Copy out every line of the listing below, keeping each one word for word and in the same order.

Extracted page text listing
────

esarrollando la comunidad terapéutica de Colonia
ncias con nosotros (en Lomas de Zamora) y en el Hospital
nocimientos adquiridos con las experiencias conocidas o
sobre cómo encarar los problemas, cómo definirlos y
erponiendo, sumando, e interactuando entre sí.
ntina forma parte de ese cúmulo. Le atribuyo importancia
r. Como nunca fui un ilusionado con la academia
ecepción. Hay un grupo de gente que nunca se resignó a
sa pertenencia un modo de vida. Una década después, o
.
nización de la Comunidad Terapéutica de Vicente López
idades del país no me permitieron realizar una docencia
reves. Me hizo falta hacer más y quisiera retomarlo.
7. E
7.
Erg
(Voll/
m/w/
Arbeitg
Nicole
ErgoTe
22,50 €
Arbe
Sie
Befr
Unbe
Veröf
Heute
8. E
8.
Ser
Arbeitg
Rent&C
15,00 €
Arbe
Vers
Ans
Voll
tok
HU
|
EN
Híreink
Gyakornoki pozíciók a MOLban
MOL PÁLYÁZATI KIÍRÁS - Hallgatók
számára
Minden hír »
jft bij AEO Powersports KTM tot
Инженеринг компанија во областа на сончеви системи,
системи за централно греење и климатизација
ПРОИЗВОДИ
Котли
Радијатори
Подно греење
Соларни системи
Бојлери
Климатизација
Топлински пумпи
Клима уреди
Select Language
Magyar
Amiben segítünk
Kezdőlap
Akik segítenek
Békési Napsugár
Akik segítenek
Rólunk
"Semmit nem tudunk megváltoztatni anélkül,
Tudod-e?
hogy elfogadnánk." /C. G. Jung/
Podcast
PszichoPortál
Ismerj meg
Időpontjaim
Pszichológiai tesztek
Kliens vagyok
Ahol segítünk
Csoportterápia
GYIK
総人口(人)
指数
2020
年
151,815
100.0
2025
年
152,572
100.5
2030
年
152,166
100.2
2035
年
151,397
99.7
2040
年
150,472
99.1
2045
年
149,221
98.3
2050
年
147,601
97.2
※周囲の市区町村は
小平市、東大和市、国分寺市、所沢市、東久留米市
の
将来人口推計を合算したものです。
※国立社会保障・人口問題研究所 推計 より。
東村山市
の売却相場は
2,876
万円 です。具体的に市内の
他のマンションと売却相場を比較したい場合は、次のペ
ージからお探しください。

────

Response to the exercise:
esarrollando la comunidad terapéutica de Colonia
ncias con nosotros (en Lomas de Zamora) y en el Hospital
nocimientos adquiridos con las experiencias conocidas o
sobre cómo encarar los problemas, cómo definirlos y
erponiendo, sumando, e interactuando entre sí.
ntina forma parte de ese cúmulo. Le atribuyo importancia
r. Como nunca fui un ilusionado con la academia
ecepción. Hay un grupo de gente que nunca se resignó a
sa pertenencia un modo de vida. Una década después, o
.
nización de la Comunidad Terapéutica de Vicente López
idades del país no me permitieron realizar una docencia
reves. Me hizo falta hacer más y quisiera retomarlo.
7. E
7.
Erg
(Voll/
m/w/
Arbeitg
Nicole
ErgoTe
22,50 €
Arbe
Sie
Befr
Unbe
Veröf
Heute
8. E
8.
Ser
Arbeitg
Rent&C
15,00 €
Arbe
Vers
Ans
Voll
tok
HU
|
EN
Híreink
Gyakornoki pozíciók a MOLban
MOL PÁLYÁZATI KIÍRÁS - Hallgatók
számára
Minden hír »
jft bij AEO Powersports KTM tot
Инженеринг компанија во областа на сончеви системи,
системи за централно греење и климатизација
ПРОИЗВОДИ
Котли
Радијатори
Подно греење
Соларни системи
Бојлери
Климатизација
Топлински пумпи
Клима уреди
Select Language
Magyar
Amiben segítünk
Kezdőlap
Akik segítenek
Békési Napsugár
Akik segítenek
Rólunk
"Semmit nem tudunk megváltoztatni anélkül,
Tudod-e?
hogy elfogadnánk." /C. G. Jung/
Podcast
PszichoPortál
Ismerj meg
Időpontjaim
Pszichológiai tesztek
Kliens vagyok
Ahol segítünk
Csoportterápia
GYIK
総人口(人)
指数
2020
年
151,815
100.0
2025
年
152,572
100.5
2030
年
152,166
100.2
2035
年
151,397
99.7
2040
年
150,472
99.1
2045
年
149,221
98.3
2050
年
147,601
97.2
※周囲の市区町村は
小平市、東大和市、国分寺市、所沢市、東久留米市
の
将来人口推計を合算したものです。
※国立社会保障・人口問題研究所 推計 より。
東村山市
の売却相場は
2,876
万円 です。具体的に市内の
他のマンションと売却相場を比較したい場合は、次のペ
ージからお探しください。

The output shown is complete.